H Harun Keuchik Leumiek mengatakan, sudah tentu pengembalian uang dari Syekh harus ditambah lagi oleh jamaah bersangkutan untuk membayar sewa Hotel yang ditempati yang umumnya juga lumayan mahal, dibandingkan dengan sewa kamar yang disediakan oleh Syekh yang kita pilih. Meskipun jamaah tersebut tidak tinggal lagi di rumah Syekh yang ditempati itu, namun hubungan dalam hal-hal yang lain masih ada dengan Syekh yang telah dipilihnya.

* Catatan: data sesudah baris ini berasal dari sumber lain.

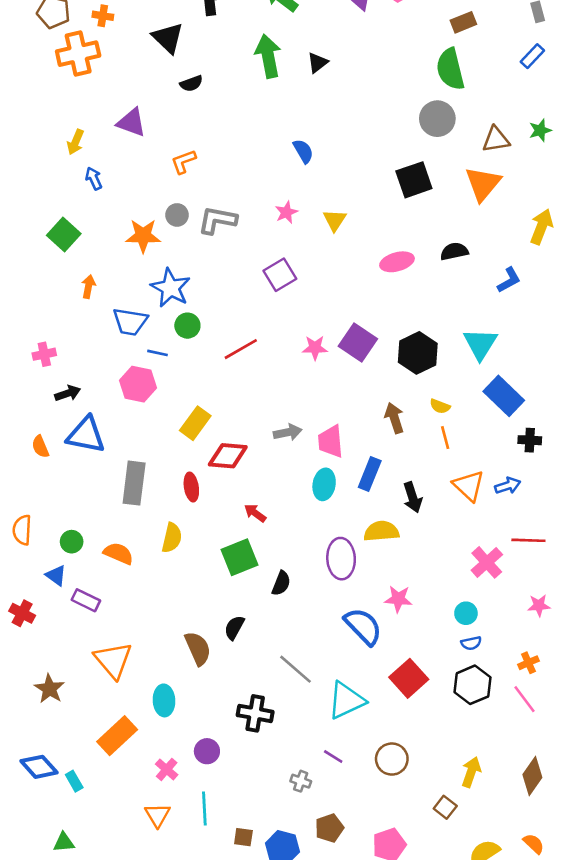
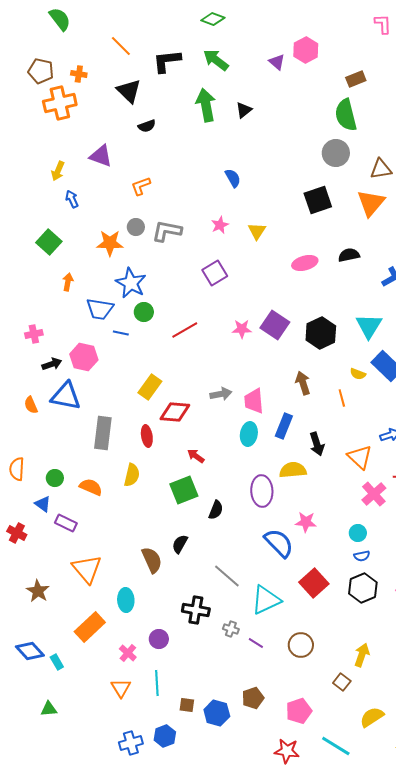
pink hexagon: (138, 384) -> (84, 357), moved
yellow semicircle: (440, 406) -> (358, 374), moved
orange triangle: (469, 486) -> (360, 457), moved
gray cross: (301, 781) -> (231, 629), moved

"Di tahun-tahun akhir 1970-an hingga awal tahun 1980-an umumnya hotel-hotel di Mekkah maupun di Madinah letaknya agak berdekatan dengan Masjid," katanya.

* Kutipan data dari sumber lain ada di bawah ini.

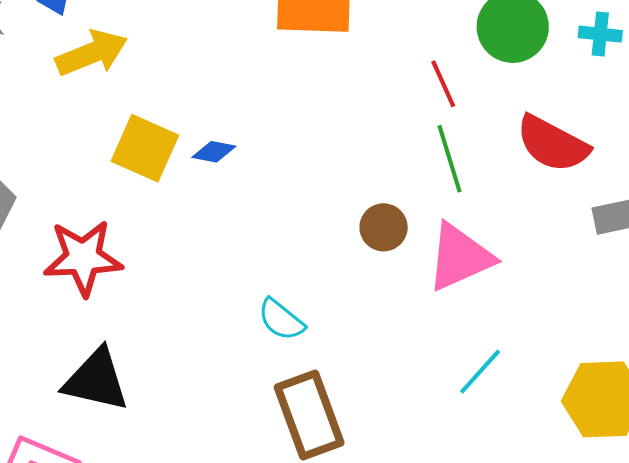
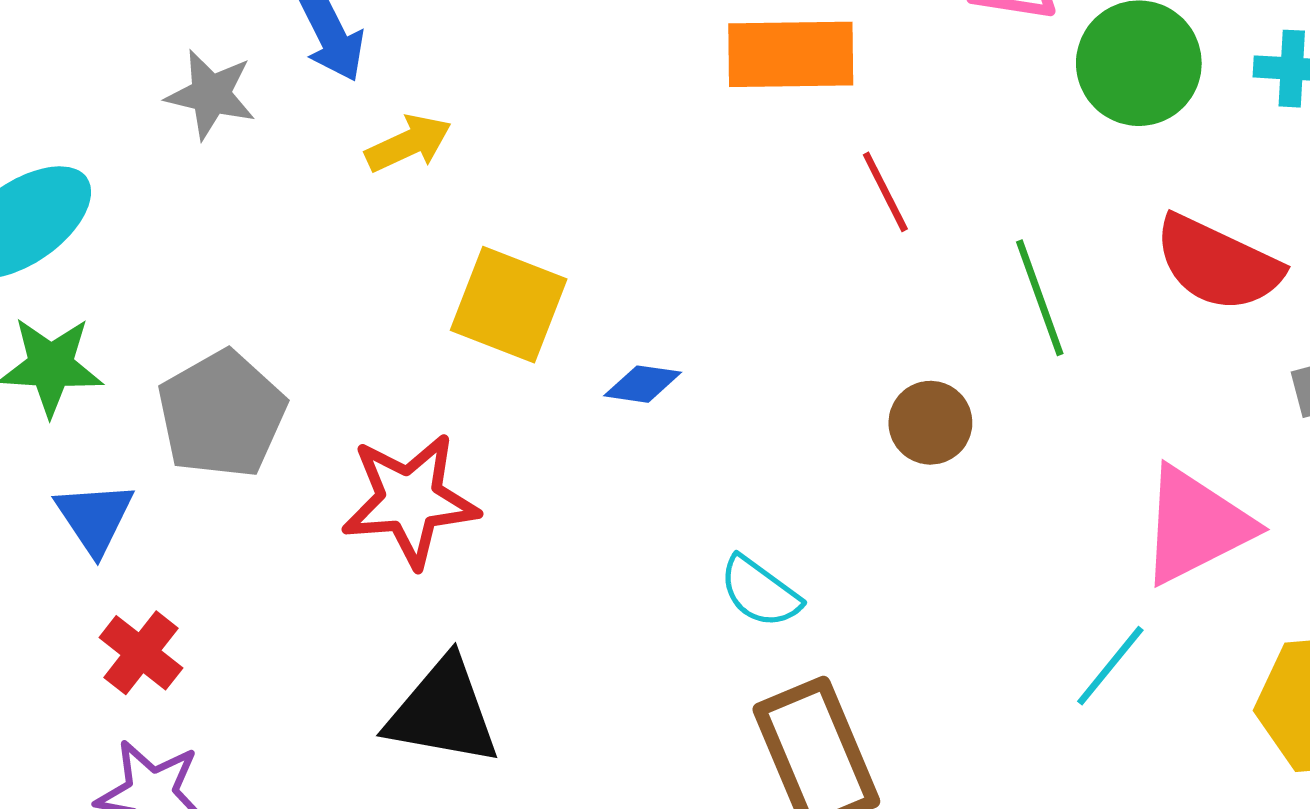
yellow arrow: (92, 53) -> (408, 143), size x0.7
red line: (443, 84) -> (885, 192), moved
blue diamond: (214, 152) -> (643, 384), moved
pink triangle: (460, 257) -> (1196, 525), moved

Seperti Hotel Al Ahram dan Haap Palace Hotel di Madinah letaknya cuma 50 meter dari Masjid Nabawi. Demikian salah satu Hotel terbesar di Makkah yaitu Mecca Hotel yang bangunannya 12 lantai letaknya sangat dekat Masjidil Haram. Hotel-Hotel ini adalah Hotel bertaraf international.
"Saat saya berada di Madinah ketika itu melihat aemaah Indonesia banyak yang menginap di Hotel Bahaudin sebagai salah satu Hotel berbintang lima di Madinah," katanya.
Menurutnya, tarif Hotel Madinah agak lebih murah dibandingkan di Makkah. Sewa kamar Hotel Hotel di Madinah untuk satu malam bisa 100 Riyal. Sedangkan di Mekkah bisa 125 atau 150 Riyal.
"Tarif itu sering tidak tetap," katanya.